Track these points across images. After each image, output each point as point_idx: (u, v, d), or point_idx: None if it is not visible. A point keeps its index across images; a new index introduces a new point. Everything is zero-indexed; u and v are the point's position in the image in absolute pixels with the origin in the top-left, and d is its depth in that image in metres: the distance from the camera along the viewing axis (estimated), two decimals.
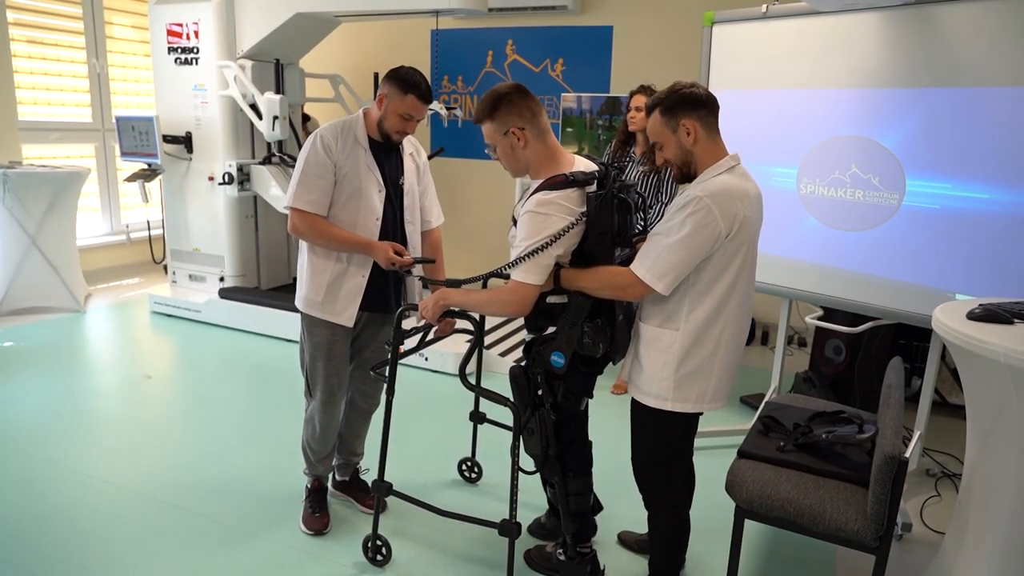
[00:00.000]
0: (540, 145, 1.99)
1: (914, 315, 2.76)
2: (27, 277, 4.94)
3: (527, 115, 1.96)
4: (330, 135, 2.36)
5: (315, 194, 2.35)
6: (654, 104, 1.90)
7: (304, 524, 2.60)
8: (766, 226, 3.22)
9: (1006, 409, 1.76)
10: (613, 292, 1.93)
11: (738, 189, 1.85)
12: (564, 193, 1.91)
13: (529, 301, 1.93)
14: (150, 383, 3.94)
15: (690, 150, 1.89)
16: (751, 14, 3.14)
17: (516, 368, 2.07)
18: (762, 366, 4.44)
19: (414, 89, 2.31)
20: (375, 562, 2.40)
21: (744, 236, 1.87)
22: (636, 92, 3.63)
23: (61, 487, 2.82)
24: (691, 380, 1.93)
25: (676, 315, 1.91)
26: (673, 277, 1.84)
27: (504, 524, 2.12)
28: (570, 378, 2.02)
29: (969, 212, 2.59)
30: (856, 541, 1.88)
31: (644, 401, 1.99)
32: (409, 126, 2.38)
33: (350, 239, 2.37)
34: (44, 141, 5.64)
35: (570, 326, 1.94)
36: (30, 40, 5.47)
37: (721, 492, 2.13)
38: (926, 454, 3.22)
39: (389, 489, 2.34)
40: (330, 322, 2.44)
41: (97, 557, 2.40)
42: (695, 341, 1.91)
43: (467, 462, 2.99)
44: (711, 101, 1.88)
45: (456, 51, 5.91)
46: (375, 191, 2.41)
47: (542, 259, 1.89)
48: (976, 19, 2.50)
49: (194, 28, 4.72)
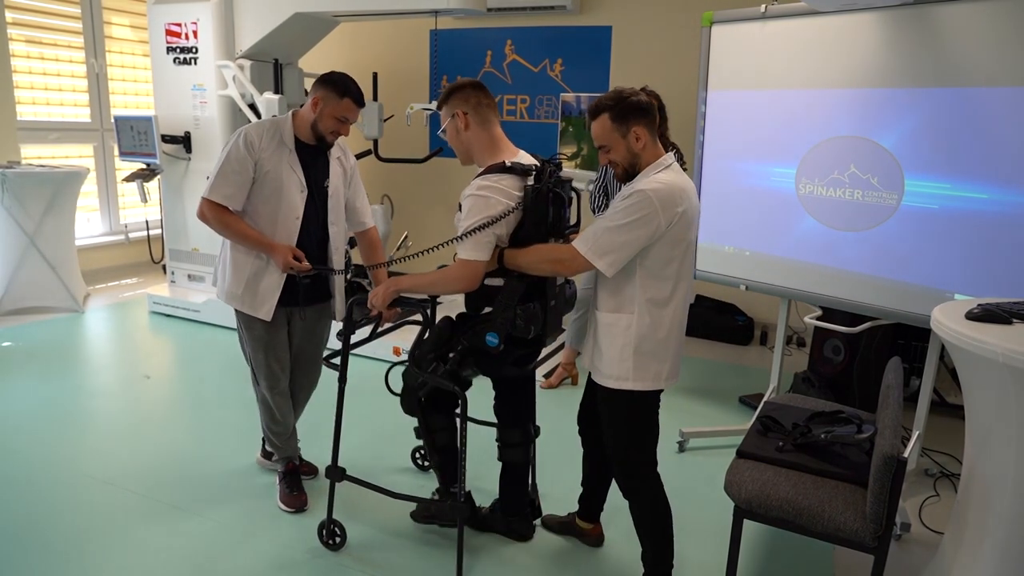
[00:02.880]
0: (483, 133, 2.18)
1: (913, 315, 2.77)
2: (26, 277, 4.93)
3: (472, 103, 2.17)
4: (255, 133, 2.46)
5: (231, 189, 2.44)
6: (601, 110, 2.03)
7: (283, 503, 2.69)
8: (765, 227, 3.25)
9: (1005, 409, 1.76)
10: (551, 266, 2.06)
11: (677, 186, 2.00)
12: (502, 178, 2.07)
13: (477, 276, 2.08)
14: (149, 383, 3.94)
15: (638, 153, 2.04)
16: (750, 14, 3.14)
17: (445, 320, 2.24)
18: (761, 366, 4.45)
19: (350, 93, 2.45)
20: (330, 546, 2.46)
21: (683, 230, 2.01)
22: None
23: (59, 487, 2.82)
24: (648, 360, 2.06)
25: (631, 300, 2.04)
26: (614, 258, 1.97)
27: (453, 503, 2.27)
28: (500, 356, 2.15)
29: (968, 212, 2.59)
30: (855, 541, 1.88)
31: (607, 384, 2.11)
32: (343, 128, 2.51)
33: (253, 237, 2.48)
34: (43, 141, 5.63)
35: (504, 308, 2.07)
36: (29, 40, 5.46)
37: (720, 492, 2.13)
38: (925, 454, 3.22)
39: (342, 474, 2.43)
40: None
41: (96, 557, 2.40)
42: (650, 323, 2.04)
43: (420, 450, 3.06)
44: (654, 108, 2.07)
45: (455, 51, 5.91)
46: (296, 191, 2.50)
47: (483, 237, 2.03)
48: (975, 19, 2.50)
49: (193, 28, 4.72)
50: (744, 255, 3.33)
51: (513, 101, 5.85)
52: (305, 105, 2.50)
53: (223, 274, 2.60)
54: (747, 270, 3.32)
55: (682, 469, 3.12)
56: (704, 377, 4.27)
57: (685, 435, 3.29)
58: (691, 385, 4.11)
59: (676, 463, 3.17)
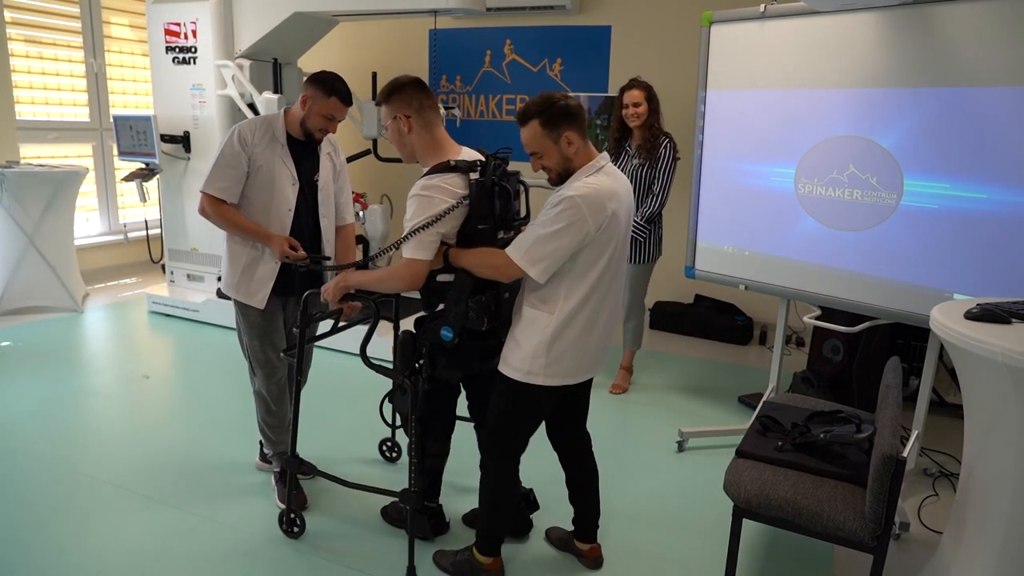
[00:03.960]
0: (426, 135, 2.21)
1: (912, 315, 2.77)
2: (25, 277, 4.93)
3: (415, 106, 2.19)
4: (248, 129, 2.56)
5: (225, 182, 2.55)
6: (530, 116, 2.05)
7: (283, 502, 2.69)
8: (765, 226, 3.25)
9: (1004, 408, 1.76)
10: (489, 271, 2.09)
11: (607, 189, 2.02)
12: (446, 177, 2.10)
13: (421, 275, 2.11)
14: (148, 383, 3.94)
15: (571, 157, 2.06)
16: (749, 14, 3.14)
17: (406, 334, 2.26)
18: (760, 366, 4.45)
19: (337, 92, 2.55)
20: (290, 534, 2.53)
21: (614, 231, 2.04)
22: (629, 88, 3.62)
23: (59, 487, 2.81)
24: (562, 358, 2.09)
25: (553, 299, 2.07)
26: (546, 265, 2.00)
27: (404, 493, 2.30)
28: (455, 351, 2.18)
29: (967, 212, 2.59)
30: (854, 540, 1.88)
31: (515, 376, 2.12)
32: (331, 126, 2.61)
33: (251, 228, 2.58)
34: (42, 141, 5.63)
35: (455, 302, 2.11)
36: (28, 39, 5.45)
37: (719, 492, 2.13)
38: (924, 454, 3.23)
39: (300, 464, 2.50)
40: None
41: (95, 557, 2.40)
42: (567, 323, 2.07)
43: (387, 442, 3.12)
44: (583, 112, 2.09)
45: (454, 51, 5.91)
46: (288, 184, 2.61)
47: (427, 236, 2.07)
48: (974, 19, 2.50)
49: (192, 27, 4.72)
50: (743, 255, 3.33)
51: (512, 101, 5.85)
52: (296, 103, 2.59)
53: (223, 266, 2.71)
54: (746, 270, 3.32)
55: (681, 469, 3.12)
56: (703, 377, 4.27)
57: (684, 435, 3.29)
58: (691, 385, 4.12)
59: (676, 463, 3.17)
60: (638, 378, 4.09)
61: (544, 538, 2.56)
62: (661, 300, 5.33)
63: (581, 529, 2.44)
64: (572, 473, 2.40)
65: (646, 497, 2.87)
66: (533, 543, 2.54)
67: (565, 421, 2.36)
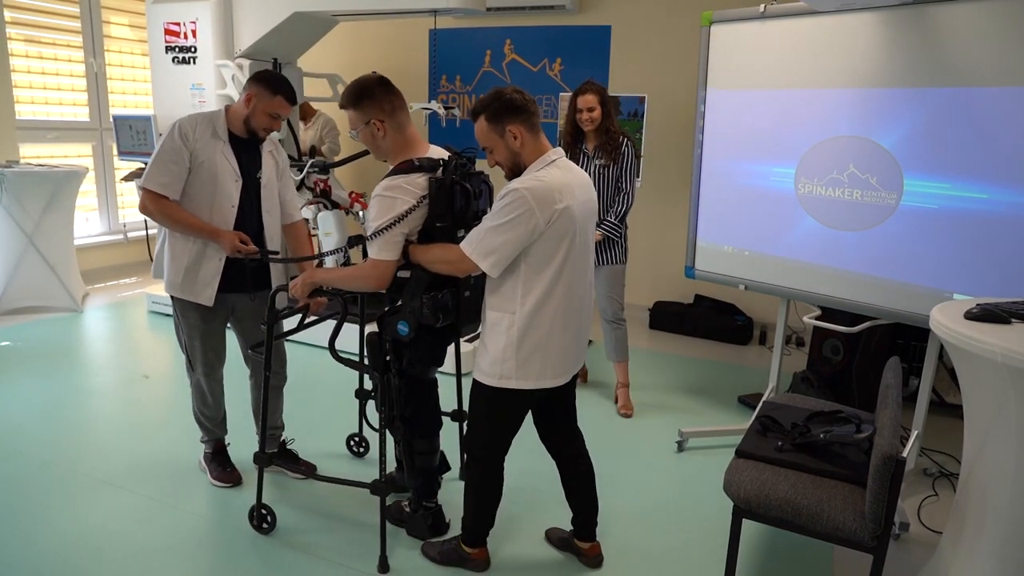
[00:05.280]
0: (399, 136, 2.23)
1: (912, 315, 2.77)
2: (24, 276, 4.93)
3: (387, 109, 2.20)
4: (188, 125, 2.56)
5: (167, 178, 2.53)
6: (478, 112, 2.06)
7: (219, 480, 2.82)
8: (765, 226, 3.25)
9: (1004, 409, 1.76)
10: (444, 266, 2.11)
11: (558, 182, 2.01)
12: (409, 178, 2.11)
13: (387, 276, 2.14)
14: (148, 382, 3.94)
15: (518, 151, 2.05)
16: (749, 14, 3.14)
17: (372, 335, 2.29)
18: (760, 366, 4.45)
19: (282, 91, 2.56)
20: (260, 529, 2.54)
21: (567, 224, 2.01)
22: (583, 92, 3.50)
23: (58, 487, 2.82)
24: (531, 360, 2.08)
25: (512, 300, 2.07)
26: (497, 258, 1.99)
27: (374, 484, 2.31)
28: (416, 346, 2.22)
29: (967, 212, 2.59)
30: (854, 541, 1.88)
31: (487, 381, 2.13)
32: (275, 124, 2.63)
33: (197, 225, 2.57)
34: (41, 140, 5.63)
35: (411, 297, 2.13)
36: (28, 39, 5.45)
37: (719, 492, 2.13)
38: (924, 454, 3.23)
39: (270, 459, 2.55)
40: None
41: (95, 557, 2.40)
42: (530, 323, 2.06)
43: (355, 437, 3.15)
44: (530, 106, 2.06)
45: (454, 50, 5.91)
46: (231, 180, 2.61)
47: (391, 237, 2.09)
48: (974, 19, 2.50)
49: (192, 27, 4.71)
50: (743, 255, 3.33)
51: None
52: (238, 101, 2.62)
53: (163, 265, 2.70)
54: (746, 270, 3.32)
55: (681, 469, 3.12)
56: (703, 377, 4.27)
57: (684, 435, 3.29)
58: (691, 385, 4.12)
59: (675, 463, 3.17)
60: (638, 378, 4.09)
61: (544, 539, 2.56)
62: (661, 300, 5.33)
63: (580, 528, 2.44)
64: (568, 473, 2.40)
65: (646, 497, 2.87)
66: (533, 544, 2.54)
67: (554, 423, 2.36)
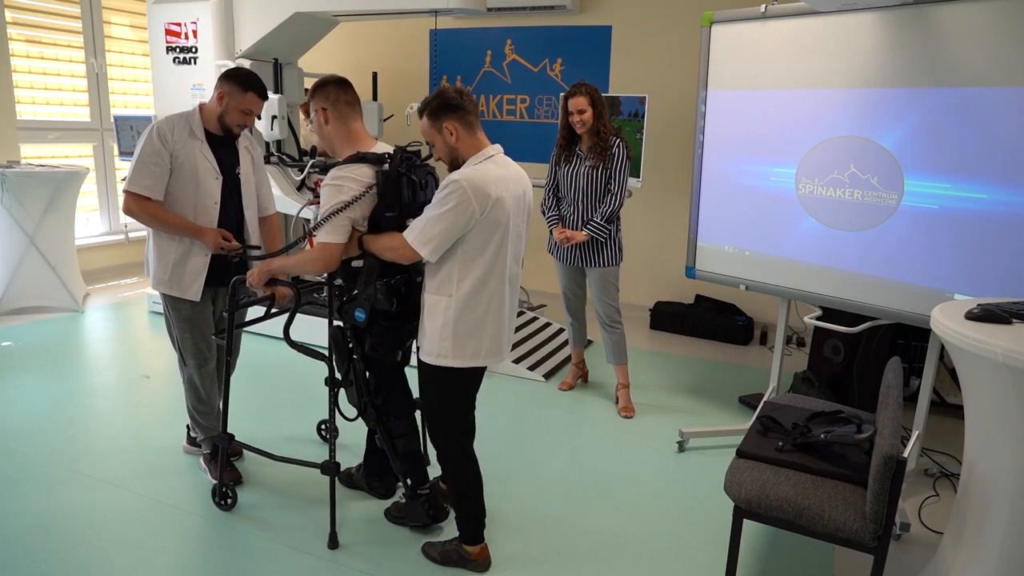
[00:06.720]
0: (341, 127, 2.38)
1: (913, 315, 2.76)
2: (25, 277, 4.93)
3: (331, 99, 2.37)
4: (166, 126, 2.62)
5: (149, 180, 2.59)
6: (422, 111, 2.20)
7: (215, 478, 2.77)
8: (765, 226, 3.25)
9: (1004, 409, 1.76)
10: (390, 254, 2.21)
11: (493, 175, 2.14)
12: (355, 167, 2.24)
13: (334, 258, 2.25)
14: (148, 383, 3.94)
15: (455, 147, 2.19)
16: (750, 14, 3.14)
17: (335, 328, 2.42)
18: (761, 366, 4.45)
19: (253, 88, 2.64)
20: (222, 507, 2.68)
21: (500, 214, 2.14)
22: (574, 95, 3.47)
23: (58, 487, 2.82)
24: (466, 339, 2.21)
25: (448, 283, 2.19)
26: (435, 244, 2.11)
27: (324, 464, 2.48)
28: (375, 331, 2.33)
29: (968, 212, 2.59)
30: (854, 541, 1.88)
31: (428, 360, 2.25)
32: (248, 120, 2.70)
33: (181, 224, 2.64)
34: (42, 141, 5.63)
35: (365, 285, 2.25)
36: (29, 40, 5.46)
37: (720, 492, 2.13)
38: (924, 454, 3.23)
39: (231, 439, 2.67)
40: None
41: (94, 558, 2.40)
42: (466, 305, 2.18)
43: (325, 424, 3.25)
44: (466, 104, 2.18)
45: (455, 51, 5.91)
46: (212, 178, 2.69)
47: (338, 221, 2.20)
48: (975, 19, 2.50)
49: (192, 27, 4.72)
50: (744, 255, 3.33)
51: (513, 101, 5.85)
52: (211, 99, 2.69)
53: (149, 262, 2.76)
54: (747, 270, 3.32)
55: (682, 469, 3.12)
56: (704, 377, 4.27)
57: (685, 435, 3.29)
58: (691, 385, 4.12)
59: (676, 463, 3.17)
60: (638, 378, 4.09)
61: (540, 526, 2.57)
62: (662, 300, 5.33)
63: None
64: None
65: (646, 497, 2.87)
66: (532, 541, 2.55)
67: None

────────────────────────────────────────

GOAL OF THE EXERCISE: Above this task is a listing. Restate, word for word and with nothing added, the lines from the one with "23: (61, 487, 2.82)" through the one with "49: (194, 28, 4.72)".

YOUR RESPONSE:
23: (61, 487, 2.82)
24: (691, 380, 1.93)
25: (676, 315, 1.91)
26: (673, 277, 1.84)
27: (504, 524, 2.12)
28: (570, 378, 2.02)
29: (969, 212, 2.59)
30: (856, 541, 1.88)
31: (644, 401, 1.99)
32: (409, 126, 2.38)
33: (350, 239, 2.37)
34: (44, 141, 5.64)
35: (570, 326, 1.94)
36: (30, 40, 5.47)
37: (721, 492, 2.13)
38: (926, 454, 3.22)
39: (389, 489, 2.34)
40: (330, 322, 2.44)
41: (97, 557, 2.40)
42: (695, 341, 1.91)
43: (467, 462, 2.99)
44: (711, 101, 1.88)
45: (456, 51, 5.91)
46: (375, 191, 2.41)
47: (542, 259, 1.89)
48: (976, 19, 2.50)
49: (194, 28, 4.72)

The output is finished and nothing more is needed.